§ **Task prompt**
Once the line holding "34: (896, 346, 0.76)" is found in the listing below, write it out and each later line exactly, up to and including the one holding "49: (935, 371, 0.74)".

§ **Information**
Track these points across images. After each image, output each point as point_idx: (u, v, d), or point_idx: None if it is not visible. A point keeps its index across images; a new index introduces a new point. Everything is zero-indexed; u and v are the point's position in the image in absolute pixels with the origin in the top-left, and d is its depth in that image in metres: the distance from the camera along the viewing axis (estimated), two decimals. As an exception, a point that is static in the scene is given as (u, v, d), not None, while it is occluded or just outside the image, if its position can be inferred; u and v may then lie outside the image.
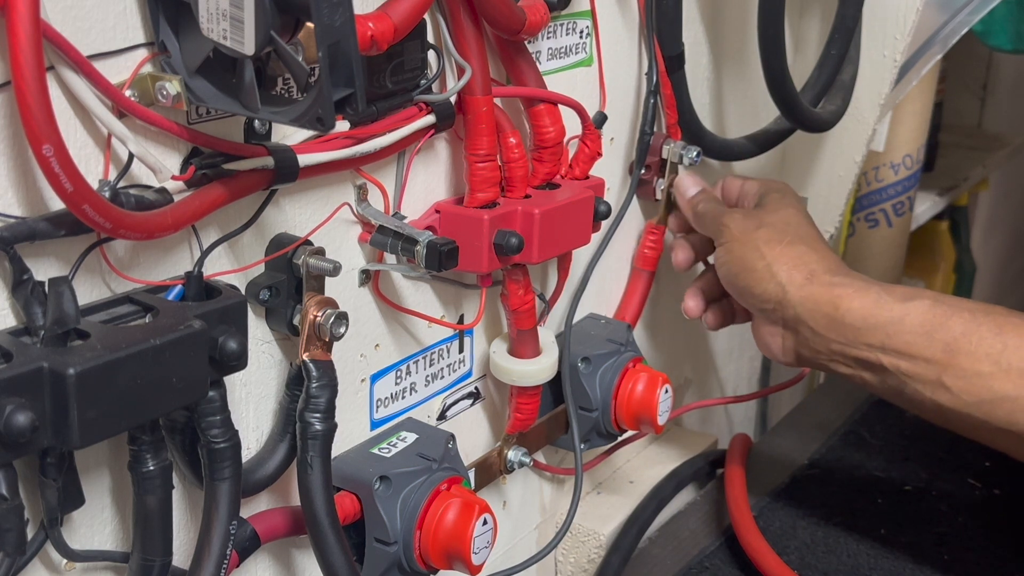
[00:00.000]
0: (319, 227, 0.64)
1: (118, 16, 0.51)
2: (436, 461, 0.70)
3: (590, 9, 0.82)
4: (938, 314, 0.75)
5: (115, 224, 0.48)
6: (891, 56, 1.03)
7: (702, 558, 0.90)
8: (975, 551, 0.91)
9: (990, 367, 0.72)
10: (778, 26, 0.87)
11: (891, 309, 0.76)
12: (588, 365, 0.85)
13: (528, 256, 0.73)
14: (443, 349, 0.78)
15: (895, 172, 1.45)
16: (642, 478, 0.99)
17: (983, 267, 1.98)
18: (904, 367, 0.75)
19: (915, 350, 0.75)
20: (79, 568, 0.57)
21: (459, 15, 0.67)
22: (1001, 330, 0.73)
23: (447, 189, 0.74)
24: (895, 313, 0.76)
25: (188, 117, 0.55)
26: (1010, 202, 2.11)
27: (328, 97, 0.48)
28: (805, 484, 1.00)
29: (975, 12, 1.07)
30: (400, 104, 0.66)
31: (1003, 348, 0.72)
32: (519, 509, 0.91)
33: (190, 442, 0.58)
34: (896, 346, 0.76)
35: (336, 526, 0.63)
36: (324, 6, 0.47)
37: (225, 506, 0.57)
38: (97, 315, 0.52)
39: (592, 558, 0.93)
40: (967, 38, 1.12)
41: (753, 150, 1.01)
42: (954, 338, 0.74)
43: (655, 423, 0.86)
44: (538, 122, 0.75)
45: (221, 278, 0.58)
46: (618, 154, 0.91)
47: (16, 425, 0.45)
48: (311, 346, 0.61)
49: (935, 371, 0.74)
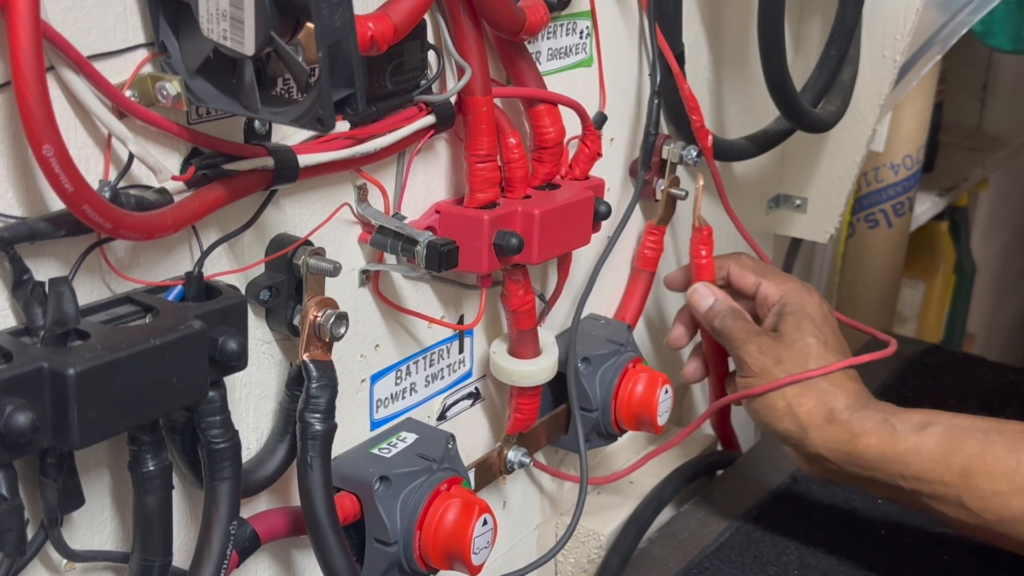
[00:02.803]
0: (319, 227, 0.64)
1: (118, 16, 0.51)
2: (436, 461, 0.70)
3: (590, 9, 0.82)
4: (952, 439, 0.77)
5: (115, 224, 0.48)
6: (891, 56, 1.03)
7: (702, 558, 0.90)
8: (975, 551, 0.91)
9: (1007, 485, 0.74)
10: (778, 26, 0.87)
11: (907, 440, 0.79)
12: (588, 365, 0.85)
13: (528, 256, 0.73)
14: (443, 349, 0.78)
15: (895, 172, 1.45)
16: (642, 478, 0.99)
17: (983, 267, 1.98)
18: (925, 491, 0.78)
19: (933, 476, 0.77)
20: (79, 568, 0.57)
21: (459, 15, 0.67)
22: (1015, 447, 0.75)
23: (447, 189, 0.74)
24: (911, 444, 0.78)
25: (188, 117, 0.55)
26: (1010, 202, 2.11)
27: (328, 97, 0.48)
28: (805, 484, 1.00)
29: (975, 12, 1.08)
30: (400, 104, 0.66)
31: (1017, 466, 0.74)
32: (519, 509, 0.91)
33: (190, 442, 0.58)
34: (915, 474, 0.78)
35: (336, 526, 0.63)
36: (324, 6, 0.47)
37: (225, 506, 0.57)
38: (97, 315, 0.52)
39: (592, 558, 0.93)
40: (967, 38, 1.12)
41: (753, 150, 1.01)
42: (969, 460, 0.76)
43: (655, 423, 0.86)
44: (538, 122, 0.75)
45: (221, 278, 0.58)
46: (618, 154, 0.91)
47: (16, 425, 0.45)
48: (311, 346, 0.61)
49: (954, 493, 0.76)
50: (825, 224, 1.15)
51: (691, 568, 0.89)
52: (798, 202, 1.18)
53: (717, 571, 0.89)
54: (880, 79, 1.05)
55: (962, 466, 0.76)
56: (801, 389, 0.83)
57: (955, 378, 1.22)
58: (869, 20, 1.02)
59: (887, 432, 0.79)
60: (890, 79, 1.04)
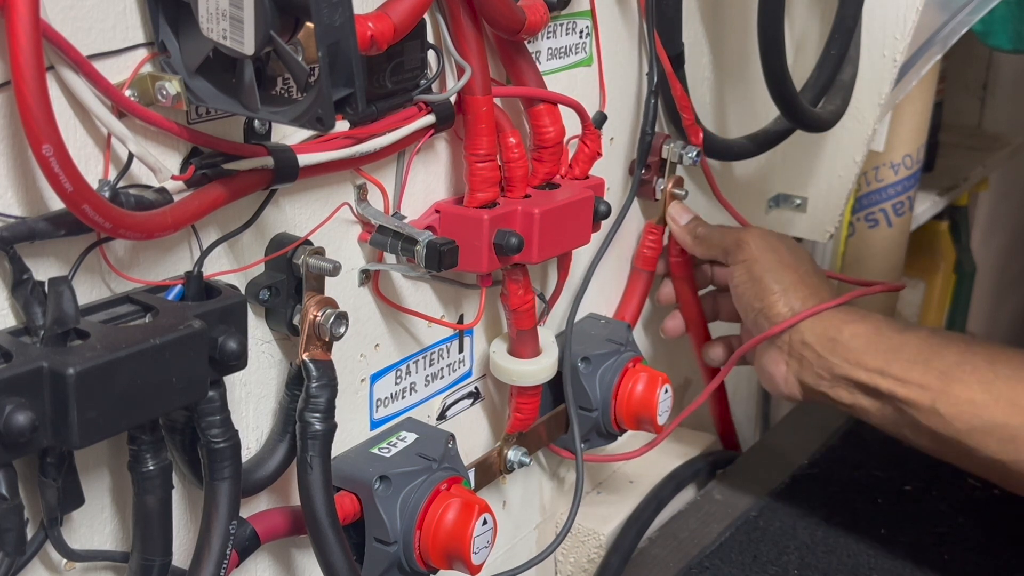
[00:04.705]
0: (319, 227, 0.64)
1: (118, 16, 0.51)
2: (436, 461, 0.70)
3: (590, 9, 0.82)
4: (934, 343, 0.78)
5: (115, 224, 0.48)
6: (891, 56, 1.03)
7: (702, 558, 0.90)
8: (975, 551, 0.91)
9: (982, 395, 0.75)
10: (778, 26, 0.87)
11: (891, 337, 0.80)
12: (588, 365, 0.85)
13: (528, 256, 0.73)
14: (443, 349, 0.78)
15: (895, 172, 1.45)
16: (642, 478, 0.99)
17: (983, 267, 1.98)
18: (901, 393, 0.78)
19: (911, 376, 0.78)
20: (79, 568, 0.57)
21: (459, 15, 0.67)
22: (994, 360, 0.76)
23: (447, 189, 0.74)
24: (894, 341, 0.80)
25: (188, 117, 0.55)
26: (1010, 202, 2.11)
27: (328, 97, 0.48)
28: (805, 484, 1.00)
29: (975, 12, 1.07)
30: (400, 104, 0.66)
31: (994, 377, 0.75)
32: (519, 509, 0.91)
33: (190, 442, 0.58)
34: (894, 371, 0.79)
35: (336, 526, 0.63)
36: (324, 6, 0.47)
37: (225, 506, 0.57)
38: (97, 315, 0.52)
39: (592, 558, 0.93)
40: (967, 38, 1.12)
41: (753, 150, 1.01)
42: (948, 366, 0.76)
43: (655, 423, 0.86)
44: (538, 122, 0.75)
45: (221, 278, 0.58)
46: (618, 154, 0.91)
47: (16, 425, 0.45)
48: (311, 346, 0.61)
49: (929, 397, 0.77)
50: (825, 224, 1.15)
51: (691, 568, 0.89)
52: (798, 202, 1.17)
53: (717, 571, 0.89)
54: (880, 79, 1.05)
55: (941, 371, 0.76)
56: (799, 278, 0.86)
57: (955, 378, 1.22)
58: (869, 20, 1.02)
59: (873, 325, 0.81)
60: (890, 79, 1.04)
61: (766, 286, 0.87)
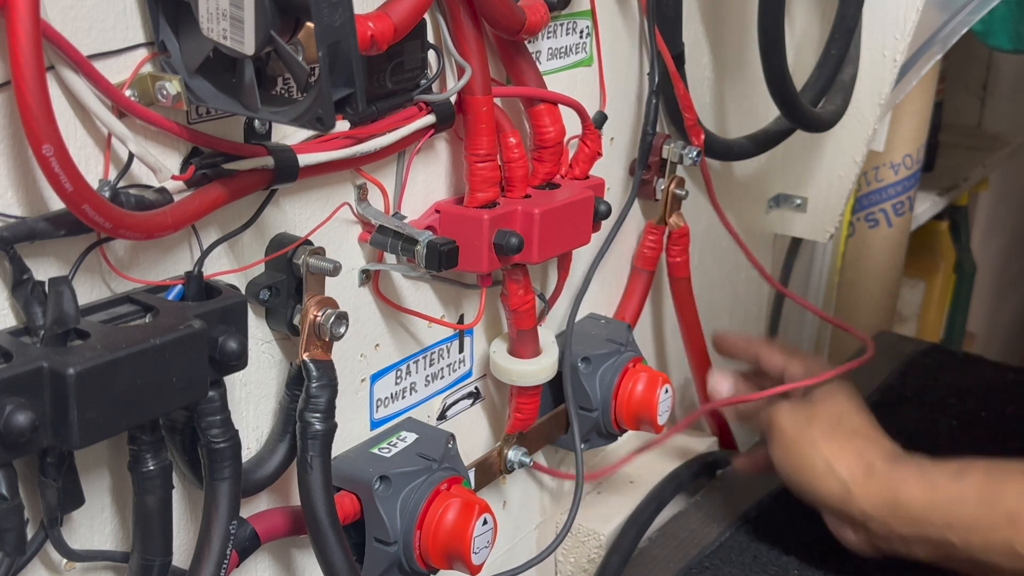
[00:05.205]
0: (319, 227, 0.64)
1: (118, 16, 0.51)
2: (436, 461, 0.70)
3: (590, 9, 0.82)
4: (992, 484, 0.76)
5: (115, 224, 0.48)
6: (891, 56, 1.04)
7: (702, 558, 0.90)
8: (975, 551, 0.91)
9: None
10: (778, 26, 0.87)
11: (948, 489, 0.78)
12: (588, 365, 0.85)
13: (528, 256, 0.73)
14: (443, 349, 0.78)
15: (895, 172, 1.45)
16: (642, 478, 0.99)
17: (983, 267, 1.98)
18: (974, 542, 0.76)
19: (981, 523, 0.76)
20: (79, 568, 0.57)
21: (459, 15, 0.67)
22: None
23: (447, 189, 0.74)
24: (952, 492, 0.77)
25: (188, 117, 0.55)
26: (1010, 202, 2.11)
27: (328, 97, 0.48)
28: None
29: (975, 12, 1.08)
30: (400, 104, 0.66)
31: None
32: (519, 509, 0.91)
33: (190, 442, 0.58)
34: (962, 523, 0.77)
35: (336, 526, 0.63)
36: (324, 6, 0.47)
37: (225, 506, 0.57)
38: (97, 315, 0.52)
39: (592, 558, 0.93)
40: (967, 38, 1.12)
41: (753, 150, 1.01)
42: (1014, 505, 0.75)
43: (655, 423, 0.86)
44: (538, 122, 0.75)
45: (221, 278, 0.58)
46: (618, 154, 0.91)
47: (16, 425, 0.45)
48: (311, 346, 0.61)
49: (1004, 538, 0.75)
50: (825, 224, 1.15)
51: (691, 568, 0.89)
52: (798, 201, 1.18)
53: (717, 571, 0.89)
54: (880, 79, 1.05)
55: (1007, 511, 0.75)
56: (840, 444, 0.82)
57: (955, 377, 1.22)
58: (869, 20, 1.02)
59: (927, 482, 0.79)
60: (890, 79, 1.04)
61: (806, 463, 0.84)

§ **Exercise solution**
34: (896, 346, 0.76)
35: (336, 526, 0.63)
36: (324, 6, 0.47)
37: (225, 506, 0.57)
38: (97, 315, 0.52)
39: (592, 558, 0.93)
40: (967, 38, 1.12)
41: (753, 150, 1.01)
42: (954, 338, 0.74)
43: (655, 423, 0.86)
44: (538, 122, 0.75)
45: (221, 278, 0.58)
46: (618, 154, 0.91)
47: (16, 425, 0.45)
48: (311, 346, 0.61)
49: (935, 371, 0.74)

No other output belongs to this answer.